Hillsdale College Director of Health Services Brock Lutz and 10 others attended the first meeting at House of Refuge Church on Monday, a gathering Brown was instrumental in organizing.

“When a member of our community commits suicide, the whole community is impacted,” Lutz said in an email.

The group plans to start a monthly support group for suicide survivors and parents of those who have committed suicide. According to Brown, the coalition’s purpose is to make Hillsdale a Prevention Prepared Community, or PPC.

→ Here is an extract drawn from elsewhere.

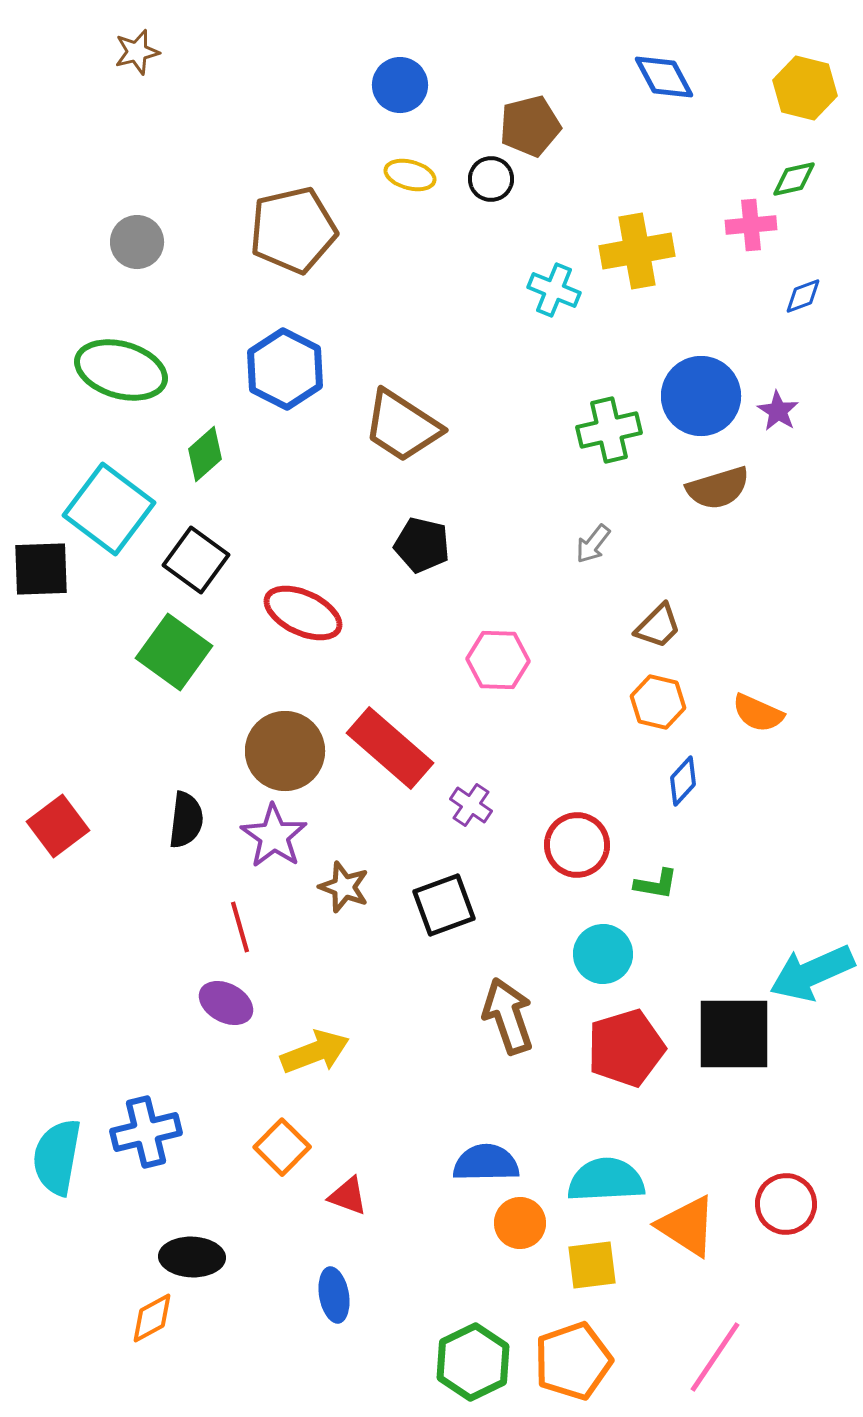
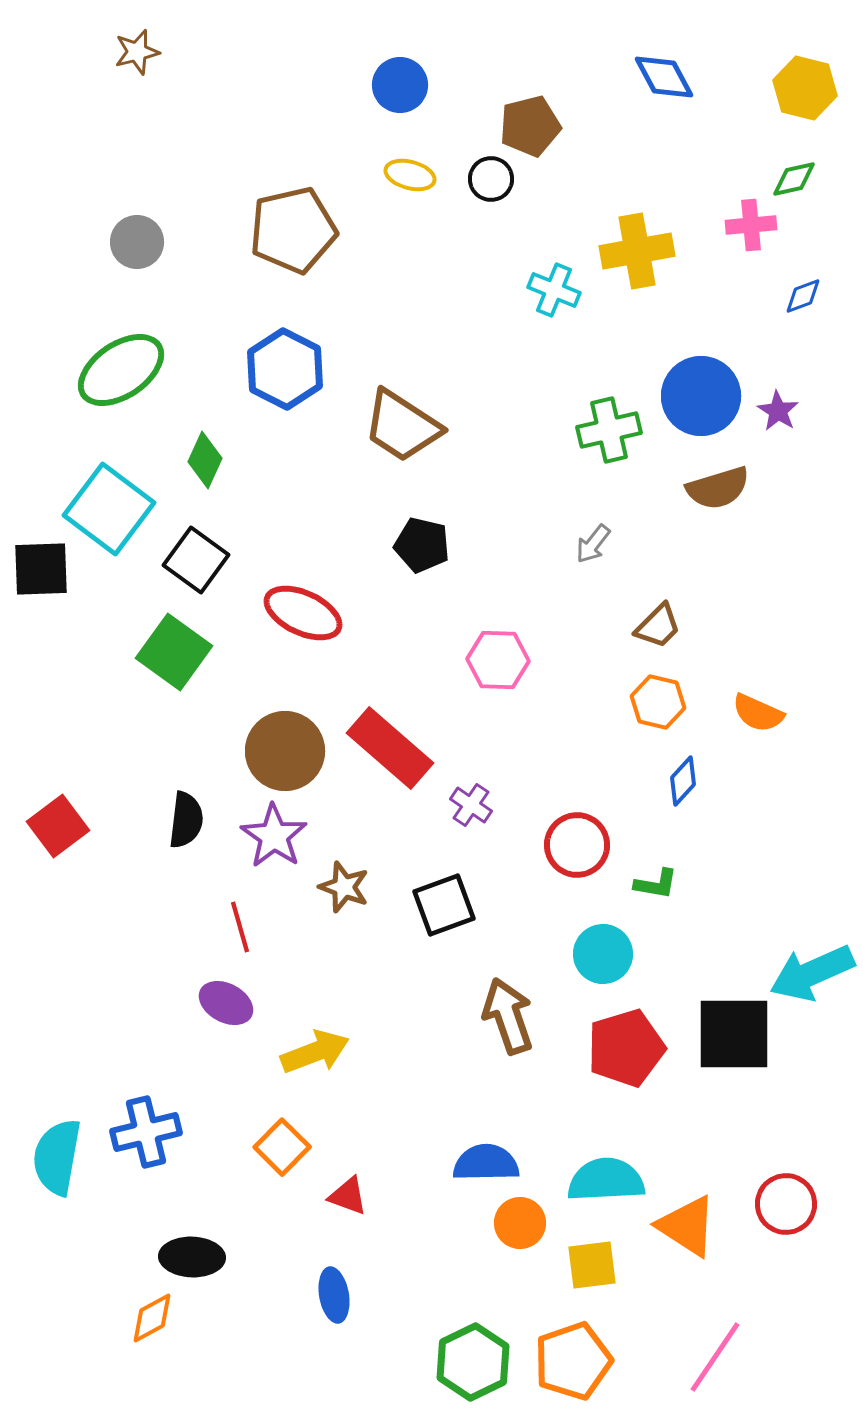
green ellipse at (121, 370): rotated 50 degrees counterclockwise
green diamond at (205, 454): moved 6 px down; rotated 24 degrees counterclockwise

“If a person is all the way to the point of, ‘I’m going to kill myself today,’ they’ve probably gone beyond help, because they’re in a crisis,” Brown said. “What you want to do is try to help people as much as possible before they get to that crisis point.”

In order to accomplish the group’s goal of making Hillsdale a PPC, the members need training. Currently, the group is working with LifeWays Community Mental Health Center to foster interest in setting up a training session in April. In an 8-hour class, participants would learn to recognize the signs and symptoms of people who might be contemplating suicide and how to help them. Right now, only one person is seriously interested, so more people would have to join in order to set up a class.

“We’re trying to find more people, maybe 15 or 20,” Brown said. She added that the coalition is currently looking for grant money to help reduce the prohibitive $50 cost of the class for individuals.

Lutz added that the health of the community impacts the health of the college.

“I decided to go [to the meeting] because of interest in addressing suicide in our community and the need for the college to be represented because we are also a part of this community,” he said.

“I think this coalition could serve the community well by increasing knowledge of resources for people struggling with mental illness, decreasing the stigma of struggling with mental illness, and supporting their family members,” Lutz said.